Ce tome comprend les épisodes 1 à 4 de la deuxième saison, parus en 1997. Il fait suite à Entropy in the U.K. (épisodes 17 à 25, fin de la première saison). Le changement de saison fut dicté par une baisse significative des ventes et une volonté de les relancer avec un nouveau numéro 1 ; il s'agit bien de la suite du récit.


L'action se déroule un an après la fin de la première saison. À Dulce, au Nouveau Mexique, Jolly Roger (une Invisible d'une autre cellule) s'est introduite dans une base militaire sous la coupe de l'ennemi. Elle y fait une découverte stupéfiante et part pour l'état de New York, où séjournent King Mob et Ragged Robin dans la demeure de Mason Lang, un autre Invisible. Elle requiert leur aide pour infiltrer à nouveau la base et s'emparer de ce produit miraculeux. Boy, Lord Fanny et Jack Frost reviennent de leur séjour à New York et tous se préparent pour cette mission. Les Invisibles commencent par choisir un nouveau chef, en lieu et place de King Mob qui laisse volontairement sa place.


Afin de reconquérir une partie du lectorat, Vertigo (l'éditeur) a réussi à affecter, à la série, un dessinateur aux qualités reconnues et au style aguicheur sans être racoleur : Phil Jimenez. Il dessine les 4 épisodes de l'histoire avec une profusion de détails minutieux qui évoque George Perez, dans une approche plus adulte. Il est encré par John Stokes qui reproduit méticuleusement les traits de Jimenez, avec une grande précision. Le tout s'apparente à une forme de photoréalisme mettant en avant l'aspect descriptif, aux dépends de l'aspect émotionnel. Ce choix graphique permet de rendre concret les éléments les plus échevelés du scénario. Il se marie bien avec une histoire qui met en avant l'action, les échanges de coups de feu et les découvertes de lieux bardés de technologie futuriste.

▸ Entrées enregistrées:

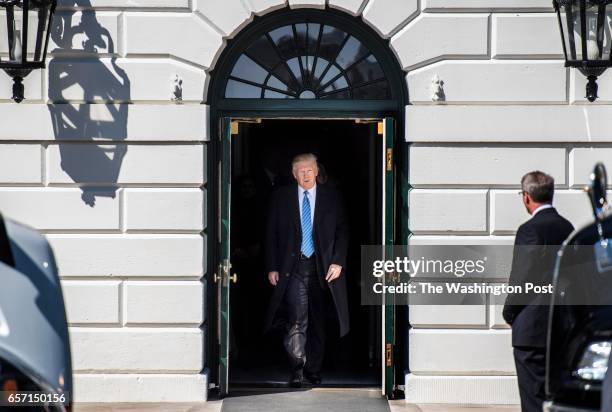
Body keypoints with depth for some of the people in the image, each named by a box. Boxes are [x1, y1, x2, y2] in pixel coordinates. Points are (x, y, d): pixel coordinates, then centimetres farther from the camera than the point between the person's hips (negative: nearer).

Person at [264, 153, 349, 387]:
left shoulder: (331, 197, 6)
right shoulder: (281, 197, 4)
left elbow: (342, 231, 6)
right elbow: (271, 234, 6)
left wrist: (338, 262, -5)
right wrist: (272, 267, -1)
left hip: (321, 268, 2)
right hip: (293, 267, -1)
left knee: (317, 321, 8)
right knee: (296, 320, -13)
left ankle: (313, 370, 19)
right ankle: (297, 369, -6)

▸ Consignes:
a: Recopiez l'ensemble des enregistrements en remplaçant « pixel coordinates » par « image coordinates », sans rien modifier d'autre et sans les images.
b: Rédigez la suite du texte sur la deuxième saison des Invisibles, à partir de sa dernière phrase.

▸ Réponses:
a:
Body keypoints with depth for some of the people in the image, each named by a box. Boxes are [x1, y1, x2, y2] in image coordinates. Points are (x, y, d): image coordinates, then centimetres farther from the camera than the point between the person's hips (negative: nearer).

Person at [264, 153, 349, 387]:
left shoulder: (331, 197, 6)
right shoulder: (281, 197, 4)
left elbow: (342, 231, 6)
right elbow: (271, 234, 6)
left wrist: (338, 262, -5)
right wrist: (272, 267, -1)
left hip: (321, 268, 2)
right hip: (293, 267, -1)
left knee: (317, 321, 8)
right knee: (296, 320, -13)
left ankle: (313, 370, 19)
right ankle: (297, 369, -6)

b:
Quand bien même il s'agit d'une deuxième saison, je vous déconseille de lire ce tome avant d'avoir lu les 3 premiers. Sous des dehors d'action et d'aventure aux relents d'espionnage et de complot global, Grant Morrison continue dans la même veine que précédemment : références culturelles plus ou moins accessibles, ésotérisme, paranoïa, références internes multiples.


Dès la cinquième page, Ragged Robin prononce la formule "Nice and smooth" déjà prononcée par King Mob page 1 du premier épisode de la première saison. Grant Morrison apporte la preuve que chaque élément déjà vu dans les tomes précédents constitue potentiellement un repère qui reviendra dans la suite (un récit construit en réseau fortement maillé, où chaque scène constitue un noeud potentiellement connecté à plusieurs autres par des liens autres que chronologiques). Il poursuit son voyage personnel de quête de sens en privilégiant les théories issues de la contreculture des années 1960 et 1970. C'est ainsi que le lecteur recroise les théories de Robert Anton Wilson, l'idée principale de Siva (1980) de Philip K. Dick, l'usage des drogues (LSD, DiMéthylTryptamine) comme moyen d'expansion de la conscience, mais aussi l'un des héritiers de cette contreculture : Terence McKenna (La nourriture des dieux (en quête de l'arbre de la connaissance originelle)).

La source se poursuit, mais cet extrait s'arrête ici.